▶ Problem to solve
Each line below that contains "family" should be counted. Give only the total.
___ Data to examine ___
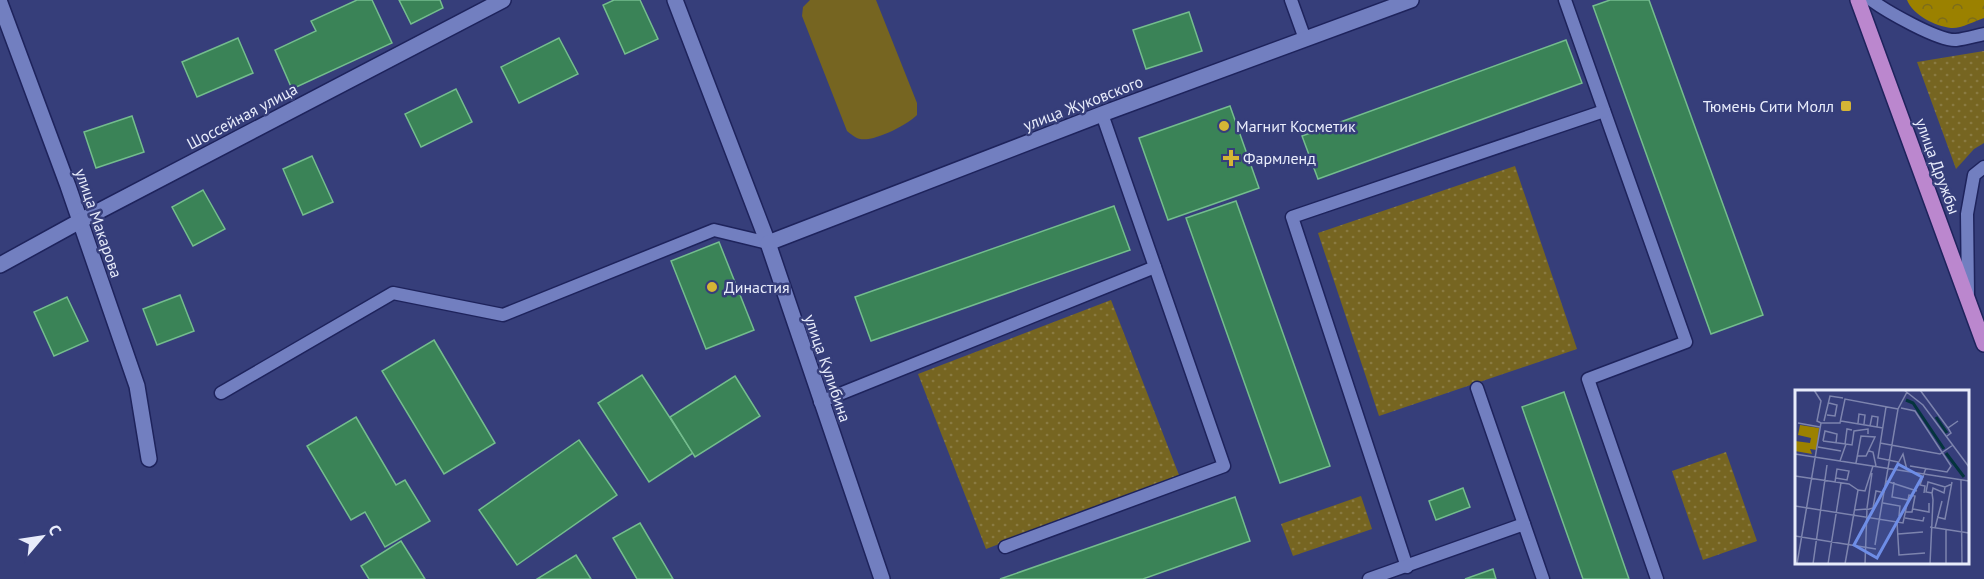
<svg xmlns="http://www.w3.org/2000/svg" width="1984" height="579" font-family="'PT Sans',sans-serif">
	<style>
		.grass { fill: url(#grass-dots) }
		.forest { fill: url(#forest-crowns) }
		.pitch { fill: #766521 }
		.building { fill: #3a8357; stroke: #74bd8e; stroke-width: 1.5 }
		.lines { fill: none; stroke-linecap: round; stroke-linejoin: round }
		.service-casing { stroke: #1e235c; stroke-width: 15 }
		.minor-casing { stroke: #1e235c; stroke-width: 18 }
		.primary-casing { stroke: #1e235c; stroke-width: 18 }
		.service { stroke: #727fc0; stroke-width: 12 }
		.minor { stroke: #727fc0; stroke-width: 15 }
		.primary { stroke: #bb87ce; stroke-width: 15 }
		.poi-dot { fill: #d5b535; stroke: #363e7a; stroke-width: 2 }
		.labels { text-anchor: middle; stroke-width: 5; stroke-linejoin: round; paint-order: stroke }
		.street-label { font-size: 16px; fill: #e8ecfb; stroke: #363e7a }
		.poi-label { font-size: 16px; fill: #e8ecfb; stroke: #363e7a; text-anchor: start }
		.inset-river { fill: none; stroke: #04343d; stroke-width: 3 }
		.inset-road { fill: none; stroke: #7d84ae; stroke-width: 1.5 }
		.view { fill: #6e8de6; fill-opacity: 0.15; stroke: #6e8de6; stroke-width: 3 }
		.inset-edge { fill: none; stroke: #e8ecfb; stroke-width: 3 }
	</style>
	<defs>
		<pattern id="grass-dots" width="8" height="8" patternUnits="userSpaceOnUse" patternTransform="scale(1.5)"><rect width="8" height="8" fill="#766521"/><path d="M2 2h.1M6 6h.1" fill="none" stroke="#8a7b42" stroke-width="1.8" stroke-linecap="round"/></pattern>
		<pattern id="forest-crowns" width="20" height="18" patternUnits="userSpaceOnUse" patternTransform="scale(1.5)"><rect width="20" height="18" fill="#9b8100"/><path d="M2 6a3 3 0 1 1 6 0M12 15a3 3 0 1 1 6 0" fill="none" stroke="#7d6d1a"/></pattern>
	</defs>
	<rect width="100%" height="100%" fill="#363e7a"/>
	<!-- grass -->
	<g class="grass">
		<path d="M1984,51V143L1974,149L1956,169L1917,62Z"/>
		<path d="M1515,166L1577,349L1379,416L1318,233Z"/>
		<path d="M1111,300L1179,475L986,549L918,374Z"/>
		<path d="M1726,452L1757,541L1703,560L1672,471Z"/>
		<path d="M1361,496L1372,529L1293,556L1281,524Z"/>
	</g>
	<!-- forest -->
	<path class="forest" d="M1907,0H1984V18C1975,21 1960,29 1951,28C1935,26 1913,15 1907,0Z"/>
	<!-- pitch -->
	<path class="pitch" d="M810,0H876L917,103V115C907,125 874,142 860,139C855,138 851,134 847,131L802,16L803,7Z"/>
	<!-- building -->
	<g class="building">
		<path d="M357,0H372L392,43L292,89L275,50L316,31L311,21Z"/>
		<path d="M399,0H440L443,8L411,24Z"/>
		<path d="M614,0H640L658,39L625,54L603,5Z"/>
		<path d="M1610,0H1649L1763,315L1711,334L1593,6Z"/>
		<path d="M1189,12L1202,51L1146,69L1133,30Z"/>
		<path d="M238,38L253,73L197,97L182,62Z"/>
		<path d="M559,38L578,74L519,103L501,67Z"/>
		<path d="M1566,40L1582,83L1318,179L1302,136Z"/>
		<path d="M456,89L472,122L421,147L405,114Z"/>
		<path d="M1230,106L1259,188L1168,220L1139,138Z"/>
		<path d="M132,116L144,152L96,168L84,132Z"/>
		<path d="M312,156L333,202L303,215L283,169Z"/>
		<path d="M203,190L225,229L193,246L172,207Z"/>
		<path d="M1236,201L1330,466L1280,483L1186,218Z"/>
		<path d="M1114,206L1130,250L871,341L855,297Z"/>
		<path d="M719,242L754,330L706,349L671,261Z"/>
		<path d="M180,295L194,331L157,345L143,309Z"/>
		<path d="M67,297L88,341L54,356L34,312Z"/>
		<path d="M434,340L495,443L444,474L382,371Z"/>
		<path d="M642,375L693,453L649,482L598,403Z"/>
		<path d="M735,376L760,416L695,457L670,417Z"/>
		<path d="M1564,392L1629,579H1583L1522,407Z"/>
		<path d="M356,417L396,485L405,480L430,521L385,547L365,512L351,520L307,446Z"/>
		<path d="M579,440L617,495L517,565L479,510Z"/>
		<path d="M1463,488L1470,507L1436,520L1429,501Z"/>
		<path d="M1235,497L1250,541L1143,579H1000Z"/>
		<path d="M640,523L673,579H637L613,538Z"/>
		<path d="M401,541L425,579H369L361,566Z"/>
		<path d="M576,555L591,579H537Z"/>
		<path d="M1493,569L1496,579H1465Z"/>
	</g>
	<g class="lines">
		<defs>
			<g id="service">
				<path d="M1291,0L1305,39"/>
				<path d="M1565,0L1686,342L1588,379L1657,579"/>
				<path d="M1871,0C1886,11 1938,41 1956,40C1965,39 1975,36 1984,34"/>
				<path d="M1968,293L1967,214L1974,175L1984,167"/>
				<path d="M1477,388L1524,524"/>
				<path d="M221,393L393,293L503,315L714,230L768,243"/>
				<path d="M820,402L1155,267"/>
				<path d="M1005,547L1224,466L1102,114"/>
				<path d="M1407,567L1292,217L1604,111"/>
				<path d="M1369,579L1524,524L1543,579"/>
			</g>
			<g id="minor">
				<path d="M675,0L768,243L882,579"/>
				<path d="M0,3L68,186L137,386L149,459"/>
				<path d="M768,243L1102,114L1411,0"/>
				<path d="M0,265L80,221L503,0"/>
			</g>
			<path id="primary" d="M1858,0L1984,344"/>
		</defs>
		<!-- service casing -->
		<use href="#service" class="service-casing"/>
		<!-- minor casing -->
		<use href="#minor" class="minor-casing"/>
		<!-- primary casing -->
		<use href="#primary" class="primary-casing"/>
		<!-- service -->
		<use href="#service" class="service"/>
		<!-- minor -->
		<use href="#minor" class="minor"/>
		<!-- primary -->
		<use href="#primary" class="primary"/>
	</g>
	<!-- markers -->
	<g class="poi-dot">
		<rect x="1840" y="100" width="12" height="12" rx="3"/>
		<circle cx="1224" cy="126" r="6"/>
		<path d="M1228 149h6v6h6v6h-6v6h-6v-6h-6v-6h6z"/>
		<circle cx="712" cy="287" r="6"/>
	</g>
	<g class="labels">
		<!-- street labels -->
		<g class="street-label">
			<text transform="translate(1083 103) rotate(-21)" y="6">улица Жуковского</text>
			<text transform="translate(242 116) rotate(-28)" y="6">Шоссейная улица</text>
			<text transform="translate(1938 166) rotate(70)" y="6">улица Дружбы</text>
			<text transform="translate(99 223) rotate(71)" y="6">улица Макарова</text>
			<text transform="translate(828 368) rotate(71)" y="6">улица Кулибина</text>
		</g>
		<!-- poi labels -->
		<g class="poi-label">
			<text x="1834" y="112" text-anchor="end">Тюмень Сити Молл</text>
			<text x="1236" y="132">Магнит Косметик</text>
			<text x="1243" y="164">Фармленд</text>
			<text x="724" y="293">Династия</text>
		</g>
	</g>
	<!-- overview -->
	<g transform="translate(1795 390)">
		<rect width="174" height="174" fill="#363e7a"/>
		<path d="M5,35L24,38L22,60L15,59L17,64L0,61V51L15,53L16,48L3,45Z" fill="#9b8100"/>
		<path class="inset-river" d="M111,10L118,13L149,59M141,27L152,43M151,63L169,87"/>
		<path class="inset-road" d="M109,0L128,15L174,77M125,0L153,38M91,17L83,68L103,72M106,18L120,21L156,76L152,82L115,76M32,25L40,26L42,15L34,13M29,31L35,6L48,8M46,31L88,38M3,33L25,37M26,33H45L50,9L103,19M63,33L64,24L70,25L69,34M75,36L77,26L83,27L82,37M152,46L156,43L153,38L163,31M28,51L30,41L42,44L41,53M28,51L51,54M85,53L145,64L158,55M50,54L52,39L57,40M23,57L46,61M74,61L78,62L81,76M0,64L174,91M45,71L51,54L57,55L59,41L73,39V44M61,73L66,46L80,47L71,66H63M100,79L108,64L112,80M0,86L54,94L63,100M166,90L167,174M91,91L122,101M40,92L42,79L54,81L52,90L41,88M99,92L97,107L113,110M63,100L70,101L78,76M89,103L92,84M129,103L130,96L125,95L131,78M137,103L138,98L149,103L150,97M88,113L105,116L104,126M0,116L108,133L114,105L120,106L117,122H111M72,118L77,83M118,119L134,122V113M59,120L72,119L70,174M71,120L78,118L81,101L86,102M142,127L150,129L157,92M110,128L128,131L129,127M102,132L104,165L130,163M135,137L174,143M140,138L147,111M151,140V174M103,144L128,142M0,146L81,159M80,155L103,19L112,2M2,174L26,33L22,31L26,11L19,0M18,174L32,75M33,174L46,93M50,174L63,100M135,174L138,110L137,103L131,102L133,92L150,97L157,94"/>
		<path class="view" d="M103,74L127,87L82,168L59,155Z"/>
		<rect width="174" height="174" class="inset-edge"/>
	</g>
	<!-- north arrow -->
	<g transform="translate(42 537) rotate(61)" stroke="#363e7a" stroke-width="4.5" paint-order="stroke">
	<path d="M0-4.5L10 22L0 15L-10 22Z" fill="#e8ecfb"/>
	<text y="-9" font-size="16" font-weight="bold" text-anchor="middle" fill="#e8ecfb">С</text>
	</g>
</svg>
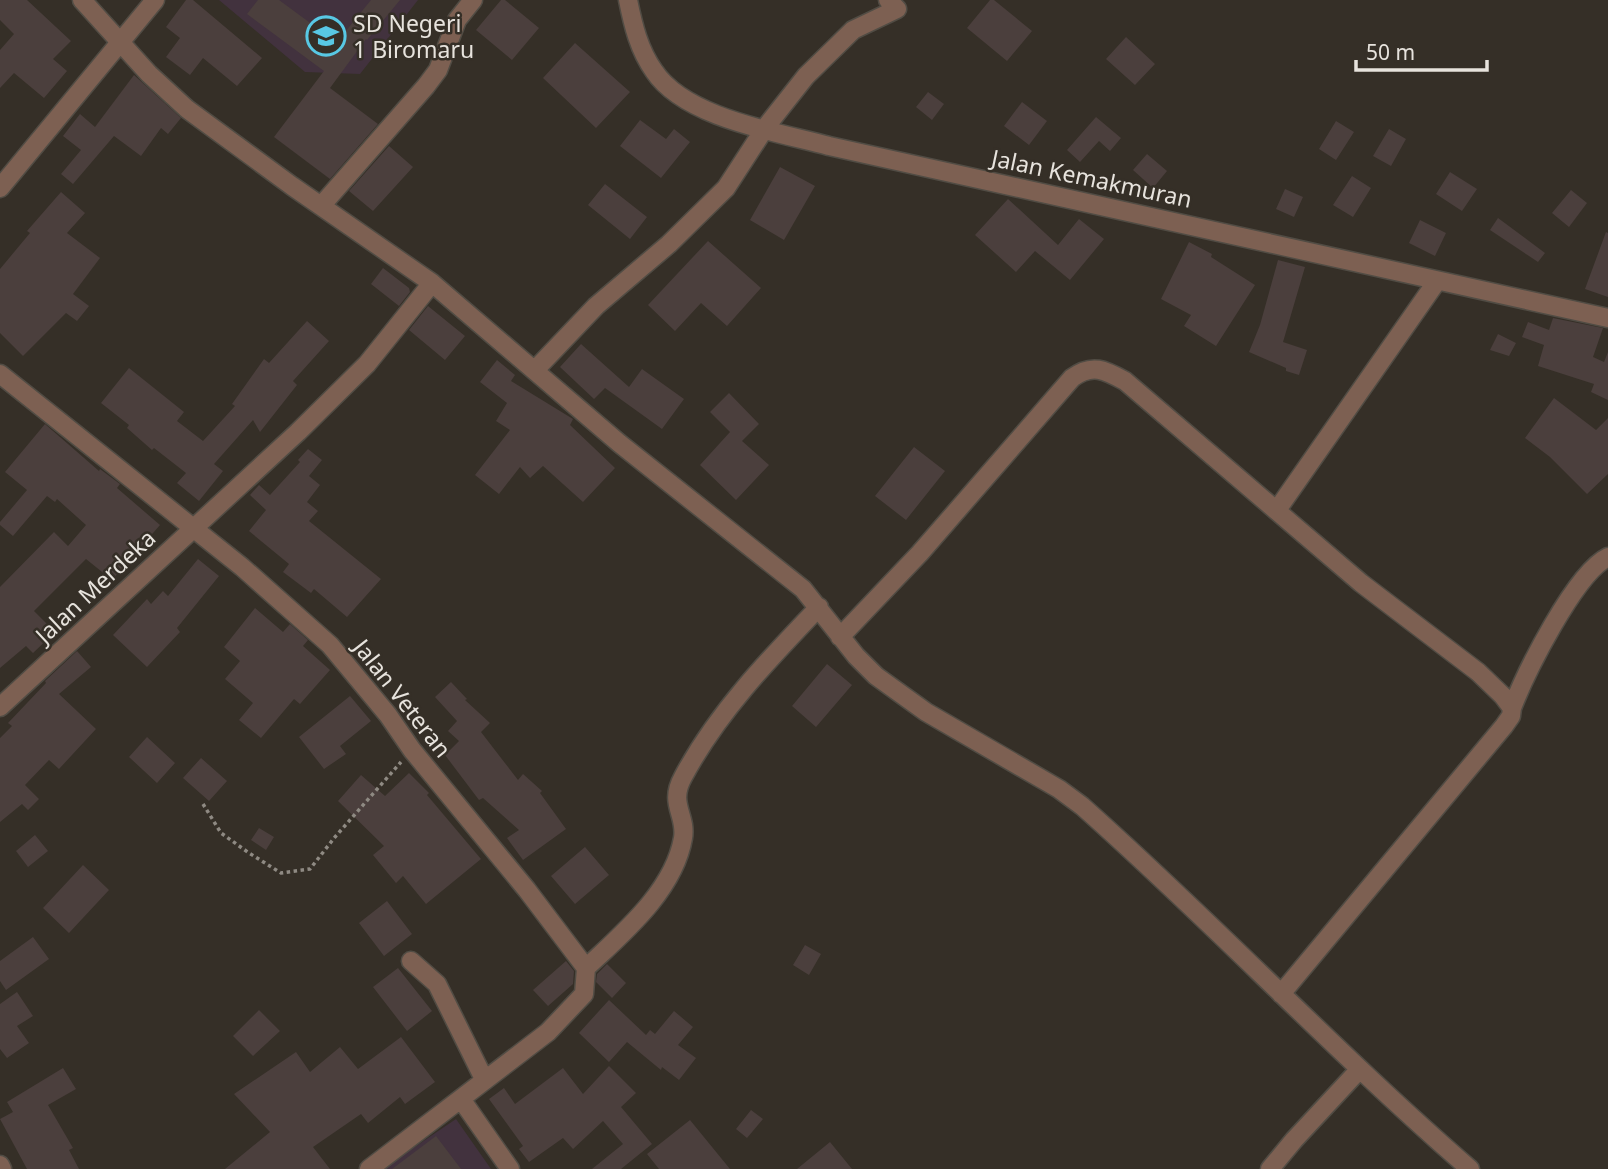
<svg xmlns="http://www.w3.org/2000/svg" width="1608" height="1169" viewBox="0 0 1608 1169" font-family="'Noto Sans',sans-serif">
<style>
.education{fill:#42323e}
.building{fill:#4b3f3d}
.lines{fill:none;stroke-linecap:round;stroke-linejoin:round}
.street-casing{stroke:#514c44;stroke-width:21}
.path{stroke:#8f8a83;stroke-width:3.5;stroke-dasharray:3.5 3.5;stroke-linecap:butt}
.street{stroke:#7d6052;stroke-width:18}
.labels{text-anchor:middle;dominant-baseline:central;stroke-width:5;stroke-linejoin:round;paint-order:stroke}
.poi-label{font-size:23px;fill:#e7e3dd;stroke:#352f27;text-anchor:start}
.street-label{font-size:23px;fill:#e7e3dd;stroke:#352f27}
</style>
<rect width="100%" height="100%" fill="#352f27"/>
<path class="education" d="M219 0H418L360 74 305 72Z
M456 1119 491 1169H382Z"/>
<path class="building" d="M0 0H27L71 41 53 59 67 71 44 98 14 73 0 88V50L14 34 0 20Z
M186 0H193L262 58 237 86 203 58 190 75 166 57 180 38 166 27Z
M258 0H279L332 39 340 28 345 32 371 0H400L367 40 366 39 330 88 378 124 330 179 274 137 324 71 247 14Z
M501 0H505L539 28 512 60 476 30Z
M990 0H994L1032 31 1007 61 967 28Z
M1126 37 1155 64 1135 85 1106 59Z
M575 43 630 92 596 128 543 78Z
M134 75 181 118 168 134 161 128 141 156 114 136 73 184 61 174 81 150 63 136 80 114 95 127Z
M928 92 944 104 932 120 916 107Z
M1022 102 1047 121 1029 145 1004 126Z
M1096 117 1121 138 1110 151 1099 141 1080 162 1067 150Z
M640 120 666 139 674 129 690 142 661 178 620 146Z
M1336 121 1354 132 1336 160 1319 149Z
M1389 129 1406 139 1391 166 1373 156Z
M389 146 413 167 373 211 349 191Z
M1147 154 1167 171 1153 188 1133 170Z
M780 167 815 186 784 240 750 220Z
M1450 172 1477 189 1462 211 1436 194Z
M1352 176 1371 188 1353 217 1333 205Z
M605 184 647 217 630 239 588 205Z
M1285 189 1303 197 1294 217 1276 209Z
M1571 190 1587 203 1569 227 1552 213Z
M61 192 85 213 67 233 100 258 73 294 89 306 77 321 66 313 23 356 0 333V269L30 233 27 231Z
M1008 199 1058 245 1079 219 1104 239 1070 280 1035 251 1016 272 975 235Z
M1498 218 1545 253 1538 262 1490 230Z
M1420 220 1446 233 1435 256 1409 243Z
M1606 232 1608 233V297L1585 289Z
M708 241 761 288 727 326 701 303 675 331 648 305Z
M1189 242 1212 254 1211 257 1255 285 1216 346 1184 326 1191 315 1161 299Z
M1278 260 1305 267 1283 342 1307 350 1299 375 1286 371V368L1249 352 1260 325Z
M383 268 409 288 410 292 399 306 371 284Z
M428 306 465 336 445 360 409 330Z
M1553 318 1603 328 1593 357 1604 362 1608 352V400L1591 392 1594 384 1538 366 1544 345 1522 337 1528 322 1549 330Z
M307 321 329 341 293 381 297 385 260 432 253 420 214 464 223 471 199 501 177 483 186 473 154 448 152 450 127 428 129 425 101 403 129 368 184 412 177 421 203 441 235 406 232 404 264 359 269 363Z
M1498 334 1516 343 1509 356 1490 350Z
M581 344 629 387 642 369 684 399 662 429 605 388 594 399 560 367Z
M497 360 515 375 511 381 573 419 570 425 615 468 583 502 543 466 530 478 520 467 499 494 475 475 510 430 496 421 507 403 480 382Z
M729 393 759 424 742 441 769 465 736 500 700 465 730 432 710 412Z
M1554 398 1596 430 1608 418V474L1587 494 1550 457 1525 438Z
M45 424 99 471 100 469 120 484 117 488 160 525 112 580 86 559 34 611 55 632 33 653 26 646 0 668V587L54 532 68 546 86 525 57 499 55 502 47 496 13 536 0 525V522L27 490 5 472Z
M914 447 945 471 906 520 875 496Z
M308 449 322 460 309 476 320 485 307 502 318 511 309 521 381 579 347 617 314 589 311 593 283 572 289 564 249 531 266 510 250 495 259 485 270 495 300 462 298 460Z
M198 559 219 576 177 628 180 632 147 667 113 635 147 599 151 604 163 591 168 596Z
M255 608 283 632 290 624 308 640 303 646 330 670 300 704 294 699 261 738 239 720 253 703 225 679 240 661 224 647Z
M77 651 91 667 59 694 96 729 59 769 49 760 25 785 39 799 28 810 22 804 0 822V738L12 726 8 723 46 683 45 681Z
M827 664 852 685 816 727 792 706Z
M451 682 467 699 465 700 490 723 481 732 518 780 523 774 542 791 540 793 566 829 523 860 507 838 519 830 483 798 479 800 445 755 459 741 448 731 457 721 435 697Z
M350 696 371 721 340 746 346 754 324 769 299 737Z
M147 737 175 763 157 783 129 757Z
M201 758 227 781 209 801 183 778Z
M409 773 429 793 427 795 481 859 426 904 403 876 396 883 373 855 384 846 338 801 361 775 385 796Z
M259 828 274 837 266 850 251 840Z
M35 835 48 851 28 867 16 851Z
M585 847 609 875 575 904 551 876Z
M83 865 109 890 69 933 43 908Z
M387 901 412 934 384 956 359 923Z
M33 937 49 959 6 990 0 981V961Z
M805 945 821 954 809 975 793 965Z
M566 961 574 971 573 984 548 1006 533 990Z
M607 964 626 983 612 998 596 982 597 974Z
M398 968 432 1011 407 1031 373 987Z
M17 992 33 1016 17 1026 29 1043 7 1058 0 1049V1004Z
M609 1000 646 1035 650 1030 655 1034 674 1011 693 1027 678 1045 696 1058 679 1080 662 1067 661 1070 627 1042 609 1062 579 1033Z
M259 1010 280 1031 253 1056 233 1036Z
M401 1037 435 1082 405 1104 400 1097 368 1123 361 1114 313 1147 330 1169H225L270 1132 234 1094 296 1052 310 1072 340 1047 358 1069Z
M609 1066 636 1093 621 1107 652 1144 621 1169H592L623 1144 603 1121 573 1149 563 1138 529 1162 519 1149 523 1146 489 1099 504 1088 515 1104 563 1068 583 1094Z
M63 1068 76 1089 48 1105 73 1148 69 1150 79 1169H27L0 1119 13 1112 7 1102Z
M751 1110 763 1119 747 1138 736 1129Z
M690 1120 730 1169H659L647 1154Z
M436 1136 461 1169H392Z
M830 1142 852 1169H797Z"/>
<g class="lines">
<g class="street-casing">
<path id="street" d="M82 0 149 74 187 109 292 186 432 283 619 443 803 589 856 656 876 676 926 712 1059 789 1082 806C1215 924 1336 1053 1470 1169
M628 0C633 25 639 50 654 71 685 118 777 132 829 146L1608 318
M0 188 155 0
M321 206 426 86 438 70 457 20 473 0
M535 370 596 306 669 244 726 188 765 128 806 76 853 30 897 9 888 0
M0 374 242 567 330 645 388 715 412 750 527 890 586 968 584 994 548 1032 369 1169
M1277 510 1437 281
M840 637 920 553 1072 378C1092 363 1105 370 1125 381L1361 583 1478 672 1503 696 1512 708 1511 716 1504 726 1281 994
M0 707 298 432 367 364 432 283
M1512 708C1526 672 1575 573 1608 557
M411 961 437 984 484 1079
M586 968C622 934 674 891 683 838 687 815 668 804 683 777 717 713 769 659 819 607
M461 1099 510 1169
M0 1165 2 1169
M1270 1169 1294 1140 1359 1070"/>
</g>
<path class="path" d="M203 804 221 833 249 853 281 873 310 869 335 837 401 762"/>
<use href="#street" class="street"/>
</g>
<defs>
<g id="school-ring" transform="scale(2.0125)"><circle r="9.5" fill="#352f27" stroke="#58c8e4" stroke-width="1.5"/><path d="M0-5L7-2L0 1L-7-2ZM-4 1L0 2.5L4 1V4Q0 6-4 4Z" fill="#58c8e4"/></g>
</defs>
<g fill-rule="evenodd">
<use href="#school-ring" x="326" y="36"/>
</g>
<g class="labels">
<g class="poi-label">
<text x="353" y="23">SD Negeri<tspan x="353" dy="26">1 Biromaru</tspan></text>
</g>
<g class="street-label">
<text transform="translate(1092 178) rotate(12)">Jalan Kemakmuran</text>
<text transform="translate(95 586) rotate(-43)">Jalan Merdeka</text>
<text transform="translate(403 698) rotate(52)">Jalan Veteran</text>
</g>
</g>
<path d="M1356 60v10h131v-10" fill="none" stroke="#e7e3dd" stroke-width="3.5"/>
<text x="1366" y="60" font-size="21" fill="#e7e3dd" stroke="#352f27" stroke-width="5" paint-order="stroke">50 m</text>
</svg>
___
▶ Exercise response
2